There are lessons Sony will learn from this event - both in terms of securing down its network (an issue beyond the scope of this piece); but also in terms of dealing with its community.
From the numerous Websites, blog posts and social networks, it’s evident that many of the Sony faithful are irritated. Not so much with the fact the network is down - it’s amazing the level of support Sony has had from its fan base once they understood what was going on. The anger has been more targeted at Sony’s lines of communication to its customers.
To be frank - Sony’s done a poor job with updates and being open and honest about this. The vendor has provided no ETAs on when the service will go up (or even a time frame they’re aiming at), and it’s been reluctant to let us know what the problem was. It took a full day for Sony to admit the network was down because of an external intrusion.
The last blog post on the PlayStation Europe community page was a full day ago. It’s a typical response from a Japanese vendor - to lock things down in emergency and demand a very clear line of communication from the higher ups, filtered through a reviews process. The official line and messaging has worked in the past, but in the age of the Internet, it’s too easy for the virtual grapevine to spring into action if the corporates are too slow with forthcoming information.
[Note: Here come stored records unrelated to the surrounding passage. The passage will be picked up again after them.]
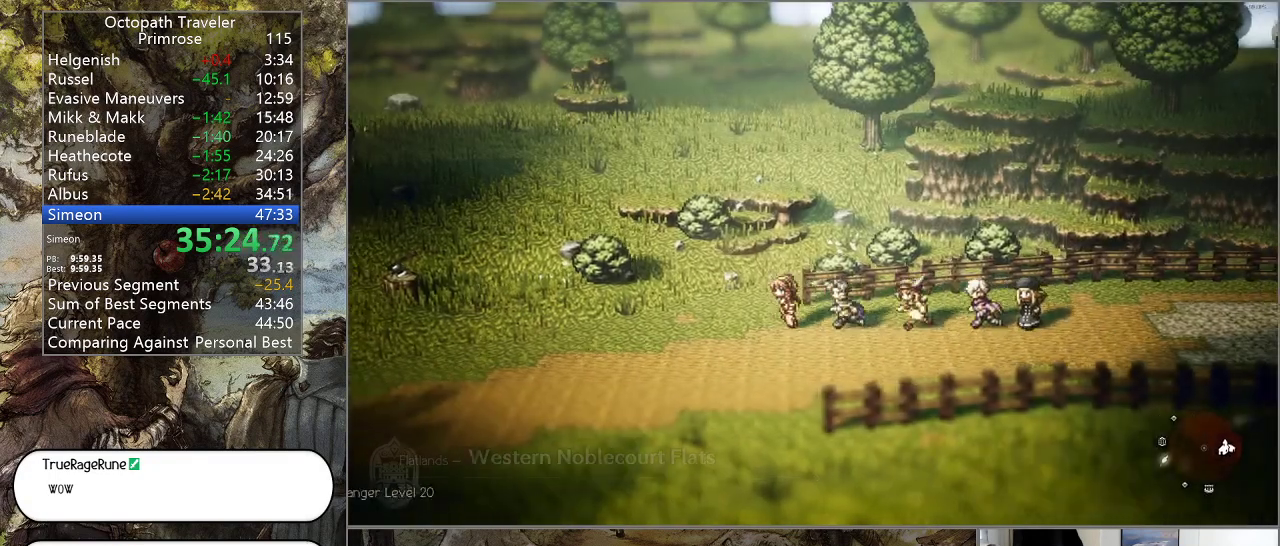
{"dt_ms": 500, "buttons": ["CIRCLE"], "left_stick": "up-left", "right_stick": "center", "events": [[100, "left_stick", "up-left"]]}
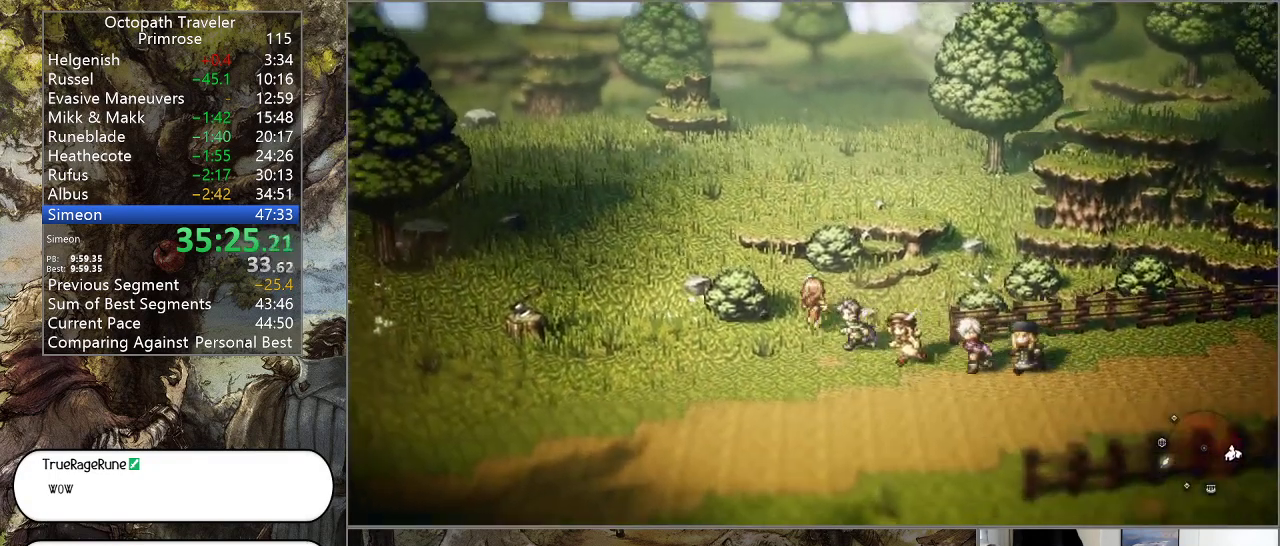
{"dt_ms": 500, "buttons": ["CIRCLE"], "left_stick": "up-left", "right_stick": "center", "events": []}
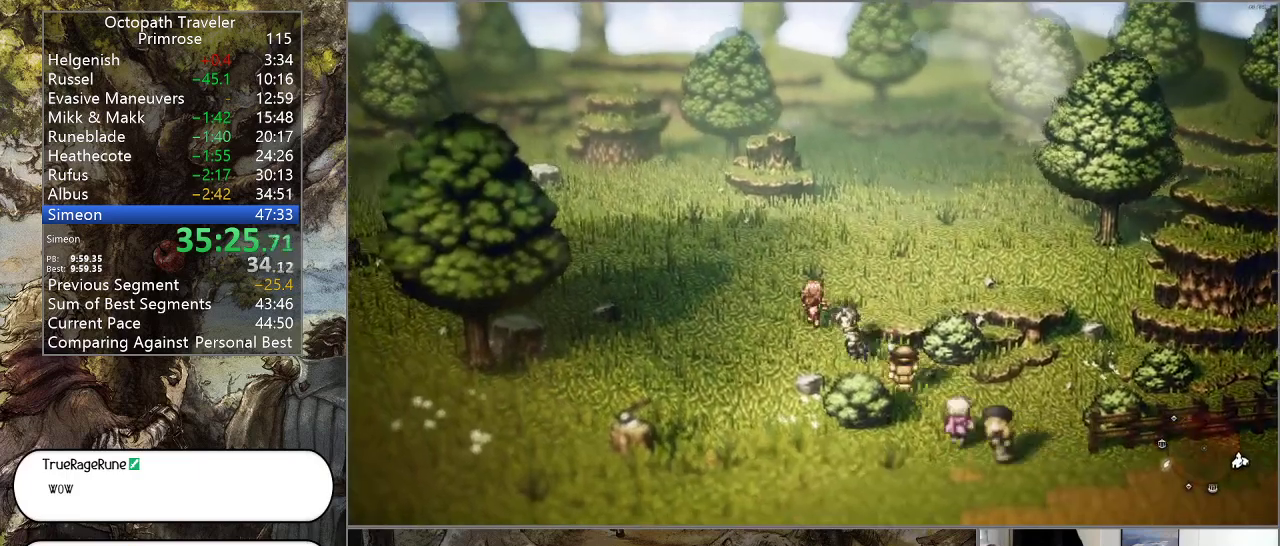
{"dt_ms": 500, "buttons": ["CIRCLE"], "left_stick": "up", "right_stick": "center", "events": [[33, "left_stick", "up"]]}
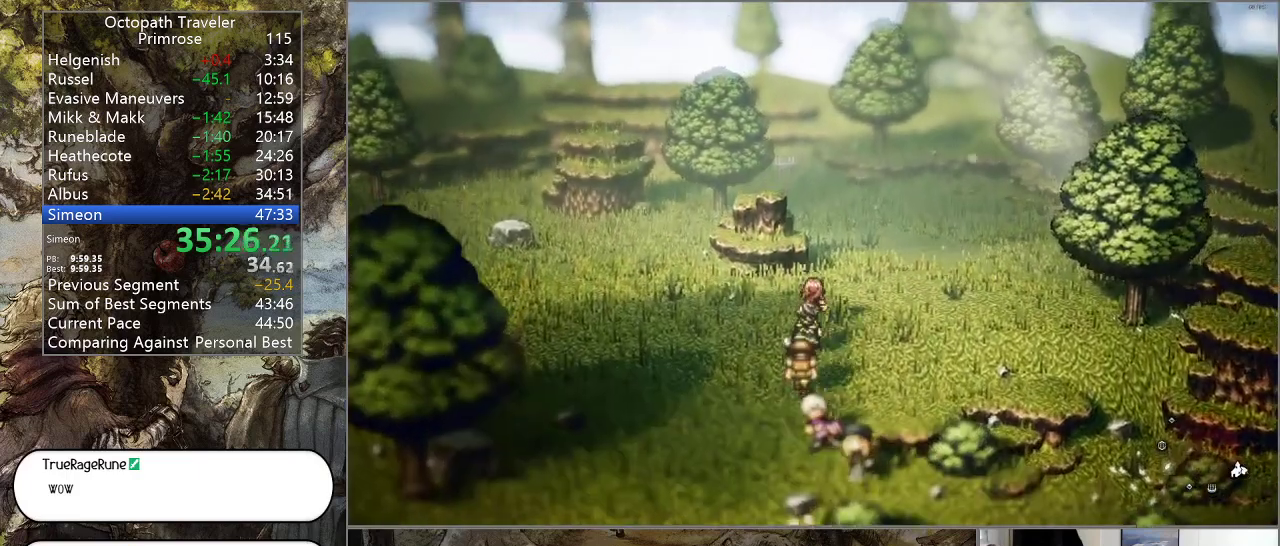
{"dt_ms": 500, "buttons": ["CIRCLE"], "left_stick": "up", "right_stick": "center", "events": []}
The brand is then damaged when the rumours blow problems out of proportion, and build unnecessary fear amongst customers.
In the future it will be important that Sony understands that people are more receptive to open communications, accountability, and indeed, staying available for comment does the brand less harm than being secretive.
I’ve got no doubt that once the PSN returns Sony will make some kind of gesture as a goodwill apology to attempt to start rebuilding its online brand, but more importantly, if (or when) something of this scale happens again, I hope the Sony staff will have greater leeway to be open, honest, and immediate when questions are directed to them.